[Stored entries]
##########
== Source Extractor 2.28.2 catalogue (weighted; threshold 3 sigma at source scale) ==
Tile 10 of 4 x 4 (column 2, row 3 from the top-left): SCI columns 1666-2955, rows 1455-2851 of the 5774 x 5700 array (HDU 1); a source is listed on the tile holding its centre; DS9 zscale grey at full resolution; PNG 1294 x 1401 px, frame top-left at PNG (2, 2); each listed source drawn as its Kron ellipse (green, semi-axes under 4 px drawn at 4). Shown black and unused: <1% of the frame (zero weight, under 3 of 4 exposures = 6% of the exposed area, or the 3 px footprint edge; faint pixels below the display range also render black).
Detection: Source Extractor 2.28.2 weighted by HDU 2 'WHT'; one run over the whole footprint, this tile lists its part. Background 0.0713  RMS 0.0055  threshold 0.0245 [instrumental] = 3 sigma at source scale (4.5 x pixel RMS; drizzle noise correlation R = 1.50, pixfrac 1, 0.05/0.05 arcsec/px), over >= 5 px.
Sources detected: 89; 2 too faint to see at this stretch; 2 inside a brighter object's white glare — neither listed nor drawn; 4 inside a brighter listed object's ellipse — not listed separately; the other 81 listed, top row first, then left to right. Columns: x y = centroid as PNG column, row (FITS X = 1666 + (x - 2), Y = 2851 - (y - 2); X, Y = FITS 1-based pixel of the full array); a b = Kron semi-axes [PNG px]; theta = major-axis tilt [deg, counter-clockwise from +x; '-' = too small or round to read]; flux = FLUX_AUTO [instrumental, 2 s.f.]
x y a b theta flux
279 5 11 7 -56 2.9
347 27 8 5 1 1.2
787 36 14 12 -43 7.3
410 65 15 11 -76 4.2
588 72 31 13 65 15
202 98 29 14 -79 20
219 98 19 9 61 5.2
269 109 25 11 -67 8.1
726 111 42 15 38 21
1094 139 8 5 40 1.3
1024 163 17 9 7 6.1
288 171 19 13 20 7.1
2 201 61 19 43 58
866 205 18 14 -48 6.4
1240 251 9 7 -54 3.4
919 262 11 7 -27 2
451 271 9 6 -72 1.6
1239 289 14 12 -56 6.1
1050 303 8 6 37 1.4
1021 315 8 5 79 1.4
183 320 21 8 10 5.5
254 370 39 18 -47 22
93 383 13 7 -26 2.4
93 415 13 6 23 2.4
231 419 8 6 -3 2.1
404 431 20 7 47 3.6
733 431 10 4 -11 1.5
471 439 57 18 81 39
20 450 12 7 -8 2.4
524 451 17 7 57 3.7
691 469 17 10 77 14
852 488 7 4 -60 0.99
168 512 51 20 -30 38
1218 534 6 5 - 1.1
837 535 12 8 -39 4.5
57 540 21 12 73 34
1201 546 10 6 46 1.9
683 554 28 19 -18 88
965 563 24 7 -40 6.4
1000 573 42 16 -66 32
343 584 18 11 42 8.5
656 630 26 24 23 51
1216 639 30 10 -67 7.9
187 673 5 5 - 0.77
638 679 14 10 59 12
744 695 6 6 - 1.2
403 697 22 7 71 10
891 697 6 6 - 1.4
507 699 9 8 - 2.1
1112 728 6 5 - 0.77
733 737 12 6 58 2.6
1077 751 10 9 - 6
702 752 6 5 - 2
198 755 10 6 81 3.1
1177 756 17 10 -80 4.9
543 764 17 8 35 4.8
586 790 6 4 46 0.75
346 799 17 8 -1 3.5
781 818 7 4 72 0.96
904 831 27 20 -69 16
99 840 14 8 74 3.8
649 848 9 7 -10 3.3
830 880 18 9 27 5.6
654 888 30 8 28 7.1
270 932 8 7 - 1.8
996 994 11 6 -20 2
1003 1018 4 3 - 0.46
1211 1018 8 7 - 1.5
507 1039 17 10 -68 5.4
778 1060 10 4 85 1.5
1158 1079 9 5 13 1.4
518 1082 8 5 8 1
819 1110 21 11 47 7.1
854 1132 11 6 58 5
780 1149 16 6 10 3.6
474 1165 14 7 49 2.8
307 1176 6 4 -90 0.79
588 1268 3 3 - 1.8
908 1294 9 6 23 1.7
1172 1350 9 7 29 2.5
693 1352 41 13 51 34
##########
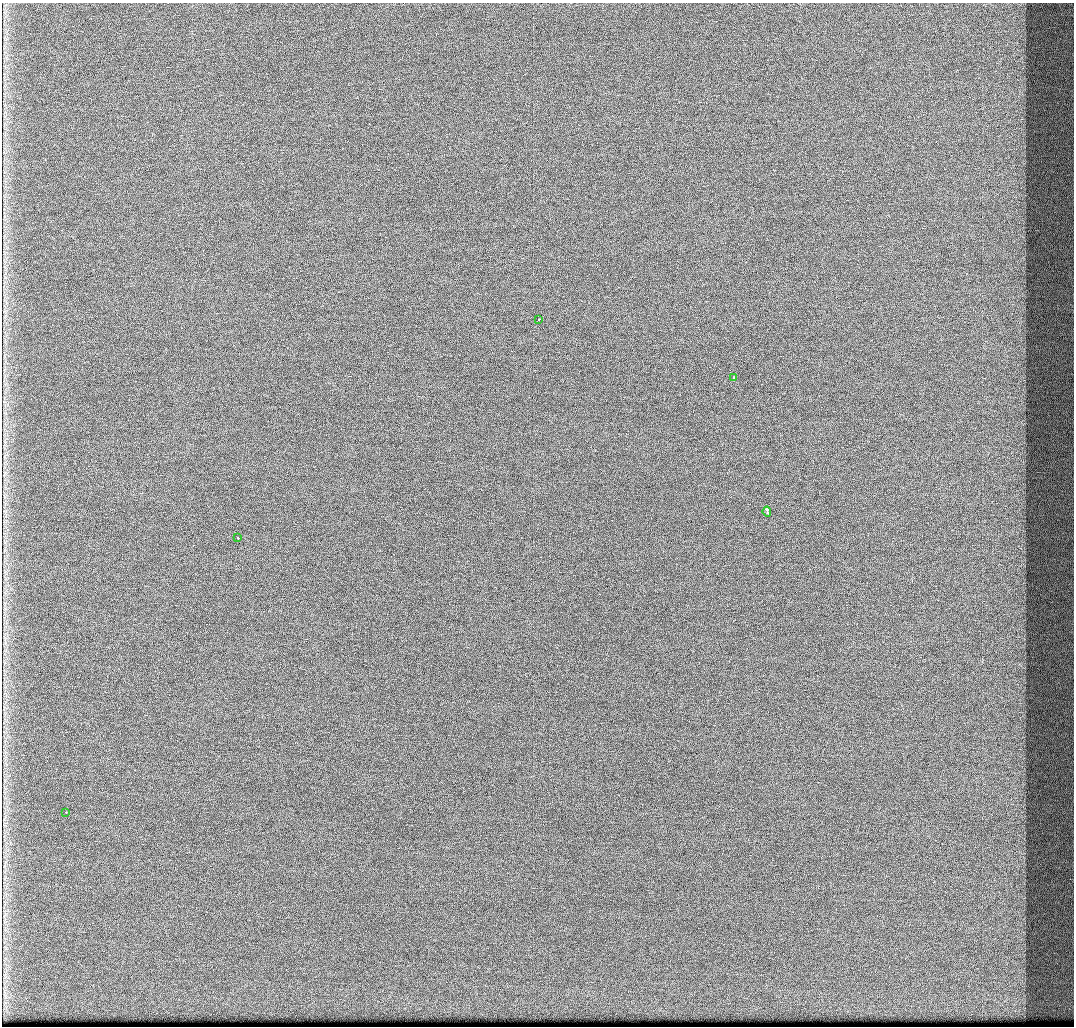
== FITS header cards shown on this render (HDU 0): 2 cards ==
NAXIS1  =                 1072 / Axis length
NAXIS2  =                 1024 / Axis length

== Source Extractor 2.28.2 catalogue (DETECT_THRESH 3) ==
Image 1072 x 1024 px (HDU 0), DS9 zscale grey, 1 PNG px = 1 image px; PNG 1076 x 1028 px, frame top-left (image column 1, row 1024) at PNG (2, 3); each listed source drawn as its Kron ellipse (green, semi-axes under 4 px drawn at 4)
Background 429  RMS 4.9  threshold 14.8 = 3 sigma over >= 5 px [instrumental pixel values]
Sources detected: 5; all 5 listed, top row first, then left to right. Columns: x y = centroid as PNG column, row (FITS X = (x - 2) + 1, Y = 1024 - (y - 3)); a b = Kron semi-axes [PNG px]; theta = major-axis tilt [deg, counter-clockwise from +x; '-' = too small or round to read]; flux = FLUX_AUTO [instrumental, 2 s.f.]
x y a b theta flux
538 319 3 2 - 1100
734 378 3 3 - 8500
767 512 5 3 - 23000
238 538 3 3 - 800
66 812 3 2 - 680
##########
The task
Will you copy the items unchanged, starting at the line that contains "FITS header cards" and ending at the line that contains "1024 / Axis length"?

Solution for this problem
== FITS header cards shown on this render (HDU 0): 2 cards ==
NAXIS1  =                 1072 / Axis length
NAXIS2  =                 1024 / Axis length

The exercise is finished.